Stavros Zarokostas

Personal information
- Date of birth: 5 November 1997 (age 28)
- Place of birth: Leonidio, Greece
- Height: 1.70 m (5 ft 7 in)
- Position: Forward

Team information
- Current team: One Knoxville
- Number: 21

College career
- Years: Team / Apps / (Gls)
- 2016–2019: Rhode Island Rams / 74 / (28)

Senior career*
- Years: Team / Apps / (Gls)
- 2018–2019: Rhode Island Reds / 6 / (3)
- 2020–2021: Charleston Battery / 41 / (8)
- 2022–2023: FC Haka / 47 / (9)
- 2024: Egaleo / 6 / (0)
- 2024–: One Knoxville / 39 / (4)

= Stavros Zarokostas =

Greek footballer (born 1997)

Stavros Zarokostas (Σταύρος Ζαροκώστας) (born 5 November 1997) is a Greek professional footballer who plays as a forward for USL League One club One Knoxville.

==Career==
===Charleston Battery===
Zarokostas was selected by the New York Red Bulls in the 3rd round (62nd overall) of the 2020 MLS SuperDraft, however he wasn't signed by the club.
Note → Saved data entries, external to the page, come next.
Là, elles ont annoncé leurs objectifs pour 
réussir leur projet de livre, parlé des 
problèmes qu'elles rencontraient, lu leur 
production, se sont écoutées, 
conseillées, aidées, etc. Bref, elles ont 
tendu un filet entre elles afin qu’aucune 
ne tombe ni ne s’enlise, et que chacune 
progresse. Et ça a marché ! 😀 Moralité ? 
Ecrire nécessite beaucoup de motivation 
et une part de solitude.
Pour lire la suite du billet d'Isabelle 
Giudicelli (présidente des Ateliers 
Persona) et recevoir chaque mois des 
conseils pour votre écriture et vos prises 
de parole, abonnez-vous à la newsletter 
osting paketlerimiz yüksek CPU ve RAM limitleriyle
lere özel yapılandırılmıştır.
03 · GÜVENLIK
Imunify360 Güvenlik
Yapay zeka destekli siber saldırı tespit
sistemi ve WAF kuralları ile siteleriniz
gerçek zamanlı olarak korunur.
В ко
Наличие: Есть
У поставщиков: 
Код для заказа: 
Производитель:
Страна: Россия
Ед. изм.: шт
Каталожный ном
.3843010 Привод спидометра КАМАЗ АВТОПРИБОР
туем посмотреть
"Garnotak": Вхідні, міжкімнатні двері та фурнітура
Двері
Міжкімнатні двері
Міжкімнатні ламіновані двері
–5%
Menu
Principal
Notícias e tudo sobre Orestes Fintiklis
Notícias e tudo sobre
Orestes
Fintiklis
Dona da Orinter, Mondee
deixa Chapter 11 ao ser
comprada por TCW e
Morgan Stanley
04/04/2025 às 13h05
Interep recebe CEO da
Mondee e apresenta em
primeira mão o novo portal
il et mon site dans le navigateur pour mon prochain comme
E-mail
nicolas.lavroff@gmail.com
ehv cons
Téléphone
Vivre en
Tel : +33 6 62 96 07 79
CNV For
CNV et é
In May 2020, Zarokostas signed with USL Championship club Charleston Battery. He made his league debut for the club on 19 July 2020, coming on as a 79th-minute substitute for Nicque Daley in a 2-1 home defeat to the Birmingham Legion.

===Haka===
On 31 January 2022, Zarokostas signed a contract with FC Haka in Finland for the 2022 season, with an option for 2023.